__ASSIGNED TASK__.
An exact copy of the data is required, with no pictures in it.

Dataset items:
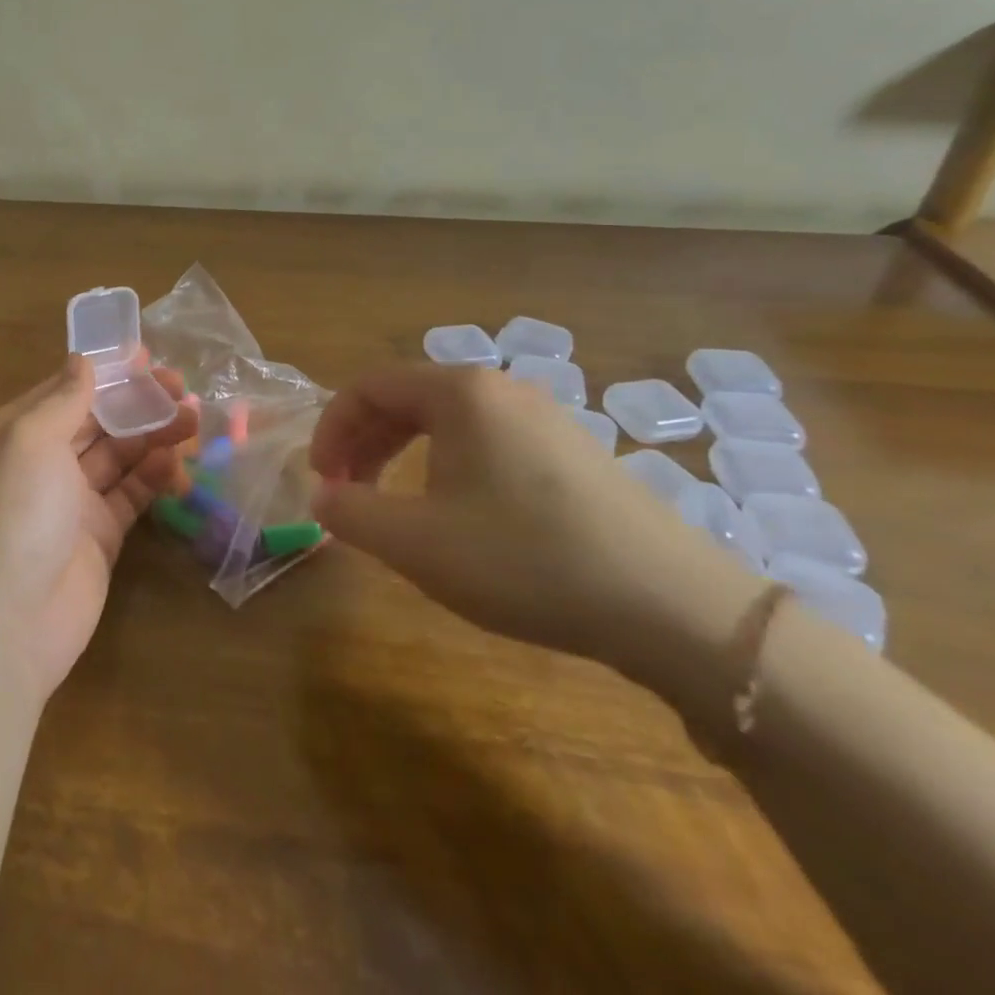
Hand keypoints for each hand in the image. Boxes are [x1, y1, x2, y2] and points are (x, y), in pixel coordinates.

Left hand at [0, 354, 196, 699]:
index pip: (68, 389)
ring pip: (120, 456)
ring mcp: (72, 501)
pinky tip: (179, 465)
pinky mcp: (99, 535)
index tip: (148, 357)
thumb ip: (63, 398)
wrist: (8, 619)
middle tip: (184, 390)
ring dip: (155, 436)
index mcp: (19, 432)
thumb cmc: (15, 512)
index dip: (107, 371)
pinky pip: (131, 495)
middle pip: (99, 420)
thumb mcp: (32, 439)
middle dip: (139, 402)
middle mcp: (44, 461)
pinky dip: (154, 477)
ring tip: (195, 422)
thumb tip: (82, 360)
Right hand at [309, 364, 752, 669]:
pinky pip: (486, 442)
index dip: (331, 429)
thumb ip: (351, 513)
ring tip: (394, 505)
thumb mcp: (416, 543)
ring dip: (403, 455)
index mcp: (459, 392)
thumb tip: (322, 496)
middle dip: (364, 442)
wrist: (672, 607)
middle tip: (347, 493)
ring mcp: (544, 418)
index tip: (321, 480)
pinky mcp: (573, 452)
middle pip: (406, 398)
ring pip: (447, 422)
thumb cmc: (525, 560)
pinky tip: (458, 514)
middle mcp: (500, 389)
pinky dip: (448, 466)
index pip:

__COMPLETED EXERCISE__.
Hand keypoints for each hand in the image. Boxes are [x1, y1, x2, y2] and points are (x, y), in pixel coordinates.

Left hand at [0, 354, 196, 699]:
index pip: (68, 389)
ring pip: (120, 456)
ring mcp: (72, 501)
pinky tip: (179, 465)
pinky mcp: (99, 535)
index tip: (148, 357)
thumb ip: (63, 398)
wrist: (8, 619)
middle tip: (184, 390)
ring dip: (155, 436)
index mcp: (19, 432)
thumb cmc: (15, 512)
index dip: (107, 371)
pinky pip: (131, 495)
middle pip: (99, 420)
thumb mcp: (32, 439)
middle dip: (139, 402)
middle mcp: (44, 461)
pinky dip: (154, 477)
ring tip: (195, 422)
thumb tip: (82, 360)
Right hand at [309, 364, 752, 669]:
pinky pip: (486, 442)
index dip: (331, 429)
thumb ip: (351, 513)
ring tip: (394, 505)
thumb mcp: (416, 543)
ring dip: (403, 455)
index mcp: (459, 392)
thumb tip: (322, 496)
middle dip: (364, 442)
wrist: (672, 607)
middle tip: (347, 493)
ring mcp: (544, 418)
index tip: (321, 480)
pinky mcp: (573, 452)
middle pip: (406, 398)
ring pip: (447, 422)
thumb cmc: (525, 560)
pinky tip: (458, 514)
middle mcp: (500, 389)
pinky dip: (448, 466)
index pip:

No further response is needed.